PROVIDED PASSAGE →
In some cities in the US, other methods of pedestrian detection are being or have been tested, including infrared and microwave technology, as well as weight sensors built in at curbside. A 2000 study of these detectors in Los Angeles, Phoenix, and Rochester found that the infrared and microwave technologies both helped reduce conflicts between pedestrians and turning vehicles, as well as pedestrians starting during the "don't walk" phase. Subsequent studies found that the efficacy of these sensors varied based on pedestrian traffic at the location where they were installed.

On fully actuated signals, or semi-actuated traffic signals, pressing the button to cross a smaller side street will cause an "instant walk signal". In most states, drivers only have to wait until the pedestrian has finished crossing the half of the crosswalk that the driver is driving on, after which the driver may proceed. However, in some states (such as Utah), if the driver is in a school zone with the lights flashing, the driver must wait until the entire crosswalk is clear before he may proceed.

ASSIGNED TASK A →
Copy the passage on pedestrian signals word for word, from "In some cities" to "they were installed.".
ASSIGNED TASK B →
In the passage on pedestrian signals, what must a driver in a Utah school zone with the lights flashing wait for before proceeding?
The records that follow have no connection to the passage on pedestrian signals.

RECORD EXTRACTS →
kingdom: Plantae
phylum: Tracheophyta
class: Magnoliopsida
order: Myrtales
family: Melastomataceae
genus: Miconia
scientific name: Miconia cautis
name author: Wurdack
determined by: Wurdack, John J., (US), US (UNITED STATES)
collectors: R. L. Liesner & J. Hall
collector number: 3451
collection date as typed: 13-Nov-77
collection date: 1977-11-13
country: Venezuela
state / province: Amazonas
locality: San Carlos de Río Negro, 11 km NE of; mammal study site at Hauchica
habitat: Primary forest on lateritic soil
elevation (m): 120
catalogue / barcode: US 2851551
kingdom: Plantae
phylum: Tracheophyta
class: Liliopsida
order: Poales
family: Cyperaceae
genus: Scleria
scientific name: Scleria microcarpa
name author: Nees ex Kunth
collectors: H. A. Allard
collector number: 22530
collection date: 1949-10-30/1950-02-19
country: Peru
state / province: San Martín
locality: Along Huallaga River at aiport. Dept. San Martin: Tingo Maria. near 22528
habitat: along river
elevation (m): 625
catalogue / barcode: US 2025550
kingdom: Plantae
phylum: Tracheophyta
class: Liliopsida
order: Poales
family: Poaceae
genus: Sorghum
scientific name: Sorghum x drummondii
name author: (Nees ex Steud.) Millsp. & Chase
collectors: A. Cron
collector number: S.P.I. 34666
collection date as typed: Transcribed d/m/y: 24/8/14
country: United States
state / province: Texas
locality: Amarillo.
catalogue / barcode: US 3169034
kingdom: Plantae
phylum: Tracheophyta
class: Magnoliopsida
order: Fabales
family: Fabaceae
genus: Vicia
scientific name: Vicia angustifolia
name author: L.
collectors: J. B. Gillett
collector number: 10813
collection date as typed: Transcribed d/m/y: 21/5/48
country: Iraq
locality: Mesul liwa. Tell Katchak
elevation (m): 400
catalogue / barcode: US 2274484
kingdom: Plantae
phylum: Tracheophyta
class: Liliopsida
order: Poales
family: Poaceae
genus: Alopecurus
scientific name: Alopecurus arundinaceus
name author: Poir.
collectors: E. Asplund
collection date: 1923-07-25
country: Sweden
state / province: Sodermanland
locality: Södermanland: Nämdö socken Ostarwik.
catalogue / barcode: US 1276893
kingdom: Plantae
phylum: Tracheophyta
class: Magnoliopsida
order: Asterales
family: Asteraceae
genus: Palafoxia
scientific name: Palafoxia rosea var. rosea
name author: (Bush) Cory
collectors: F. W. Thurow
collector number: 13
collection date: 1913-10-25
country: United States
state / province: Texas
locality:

EXPECTED OUTPUT A →
In some cities in the US, other methods of pedestrian detection are being or have been tested, including infrared and microwave technology, as well as weight sensors built in at curbside. A 2000 study of these detectors in Los Angeles, Phoenix, and Rochester found that the infrared and microwave technologies both helped reduce conflicts between pedestrians and turning vehicles, as well as pedestrians starting during the "don't walk" phase. Subsequent studies found that the efficacy of these sensors varied based on pedestrian traffic at the location where they were installed.

EXPECTED OUTPUT B →
The driver must wait until the entire crosswalk is clear.